**Приведённый фрагмент**.
----
Рассуждение Прокопия – несуразица, опровергающая самое себя, поэтому единственное замечание, которое необходимо сделать в данном случае, – это то, что панцирь, который Прокопий представляет читателю как величайшее достижение греческого гения, был в действительности для греков и римлян изобретением не более оригинальным, чем открытие железа дорийцами. Этот всадник – с ног до головы покрытый броней и прекрасно владеющий оружием – был в высшей мере чужд греческой и римской военной традиции, отводившей коннице второстепенную роль, а главное значение придававшей пехоте, сила которой измерялась коллективным действием и дисциплиной, причем ценилось это значительно выше, чем снаряжение и навыки отдельного солдата. В римской армии верховой лучник появился немногим более чем за два столетия до Прокопия, и если он стал в столь короткий период основной единицей римской армии, то эта революция в военной технике свидетельствует только о том, что знаменитая вошедшая в историю своими победами римская пехота начала свое быстрое н очевидное разложение.
В своем восхвалении верхового лучника Прокопий достигает прямо противоположного эффекта. Вместо гимна греческой и римской военной технике он произносит ей надгробную речь. Однако, пусть иллюстраций Прокопия и неудачна, в целом он прав, отмечая несомненное совершенство тогдашней военной техники. Касаясь этой области греческой и римской социальной истории, оставим на некоторое время ее эпилог, сосредоточив наше внимание на тысячелетнем периоде ее. начавшемся с изобретения спартанской фаланги во Второй Мессенской войне во второй половине VII в. до н.э. и завершившемся поражением и дискредитацией римского легиона в битве при Андрианополе в 378 г. н.э. [367]Развитие эллинистической военной техники может быть последовательно прослежено в этот период, и тогда мы легко убедимся, что остановка или замедление роста эллинистической цивилизации неизменно сопровождались развитием эллинистического военного искусства.
Изобретение спартанской фаланги [368], представлявшее собой первое явное достижение, по дошедшим до нас свидетельствам, явилось результатом событий, остановивших рост спартанского варианта эллинской цивилизации.
Следующее значительное усовершенствование состояло в разделении пехоты на два вида: македонских фалангистов и афинских пелтастов. Македонская фаланга, вооруженная двуручными пиками вместо одноручных копий, была сильнее в наступлении, чем ее спартанская предшественница, но она была менее маневренна и поэтому более уязвима в случае расстройства боевого порядка. Для защиты ее флангов и вводились пелтасты: новый тип легкой пехоты, использовавшийся в качестве застрельщиков. Македонские фалангисты и афинские пелтасты, действуя объединенными усилиями, представляли собой значительно более эффективный тип пехоты, чем единая фаланга спартанской модели. Это второе усовершенствование эллинской военной техники родилось из братоубийственных войн, терзавших эллинский мир в течение века – от начала Пелопоннесской войны 431 г. до н.э. до македонской победы при Херонее в 338 г. до н.э. [369], – века, ставшего свидетелем надлома эллинской цивилизации и движения ее к распаду.
----
**Перечень записей**.
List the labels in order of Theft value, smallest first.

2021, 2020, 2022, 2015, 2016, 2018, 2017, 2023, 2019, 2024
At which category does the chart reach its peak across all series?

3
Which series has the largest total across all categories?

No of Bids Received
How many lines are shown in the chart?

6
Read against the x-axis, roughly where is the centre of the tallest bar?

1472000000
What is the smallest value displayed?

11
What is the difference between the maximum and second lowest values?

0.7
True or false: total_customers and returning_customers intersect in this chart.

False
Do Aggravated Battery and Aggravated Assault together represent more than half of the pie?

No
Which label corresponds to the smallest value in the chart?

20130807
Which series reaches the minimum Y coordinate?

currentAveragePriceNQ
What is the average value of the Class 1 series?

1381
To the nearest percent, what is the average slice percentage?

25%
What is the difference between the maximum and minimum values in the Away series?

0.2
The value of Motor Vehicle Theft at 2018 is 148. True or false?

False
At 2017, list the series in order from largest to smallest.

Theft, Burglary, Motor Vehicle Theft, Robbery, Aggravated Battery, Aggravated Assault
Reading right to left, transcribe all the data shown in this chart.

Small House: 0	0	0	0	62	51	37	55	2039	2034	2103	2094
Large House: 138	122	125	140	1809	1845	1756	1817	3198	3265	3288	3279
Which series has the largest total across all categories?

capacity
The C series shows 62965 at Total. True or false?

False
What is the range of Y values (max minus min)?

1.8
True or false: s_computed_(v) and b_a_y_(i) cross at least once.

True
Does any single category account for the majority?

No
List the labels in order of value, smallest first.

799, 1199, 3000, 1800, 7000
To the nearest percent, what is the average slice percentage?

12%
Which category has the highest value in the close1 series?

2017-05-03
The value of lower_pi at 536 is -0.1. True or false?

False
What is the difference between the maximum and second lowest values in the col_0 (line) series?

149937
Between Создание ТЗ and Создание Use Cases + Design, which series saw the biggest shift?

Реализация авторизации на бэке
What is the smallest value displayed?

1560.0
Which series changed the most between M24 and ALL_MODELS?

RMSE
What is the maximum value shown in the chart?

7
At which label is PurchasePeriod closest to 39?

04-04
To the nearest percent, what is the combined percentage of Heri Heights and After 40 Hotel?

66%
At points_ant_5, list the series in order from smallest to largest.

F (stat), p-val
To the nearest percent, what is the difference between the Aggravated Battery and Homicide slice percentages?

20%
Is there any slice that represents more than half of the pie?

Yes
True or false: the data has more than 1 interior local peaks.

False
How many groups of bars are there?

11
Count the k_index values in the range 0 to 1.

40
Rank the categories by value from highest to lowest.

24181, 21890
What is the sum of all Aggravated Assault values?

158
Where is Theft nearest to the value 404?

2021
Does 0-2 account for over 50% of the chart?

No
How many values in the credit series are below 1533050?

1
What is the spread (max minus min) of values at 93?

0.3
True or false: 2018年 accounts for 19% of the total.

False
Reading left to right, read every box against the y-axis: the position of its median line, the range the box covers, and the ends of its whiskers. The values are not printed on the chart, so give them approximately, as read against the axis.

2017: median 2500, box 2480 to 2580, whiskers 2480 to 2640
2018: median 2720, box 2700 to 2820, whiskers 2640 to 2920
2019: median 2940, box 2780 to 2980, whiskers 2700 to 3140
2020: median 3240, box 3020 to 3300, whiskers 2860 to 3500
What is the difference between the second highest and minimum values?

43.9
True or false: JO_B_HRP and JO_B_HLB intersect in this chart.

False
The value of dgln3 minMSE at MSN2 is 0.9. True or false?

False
----
**Описание задания**. Выпишите из фрагмента о военной технике всё, что стоит начиная со слов «Изобретение спартанской фаланги» и вплоть до слов «варианта эллинской цивилизации.». Для выполнения достаточно одного фрагмента, другими источниками пользоваться не нужно.

**Решение задачи**.
Изобретение спартанской фаланги [368], представлявшее собой первое явное достижение, по дошедшим до нас свидетельствам, явилось результатом событий, остановивших рост спартанского варианта эллинской цивилизации.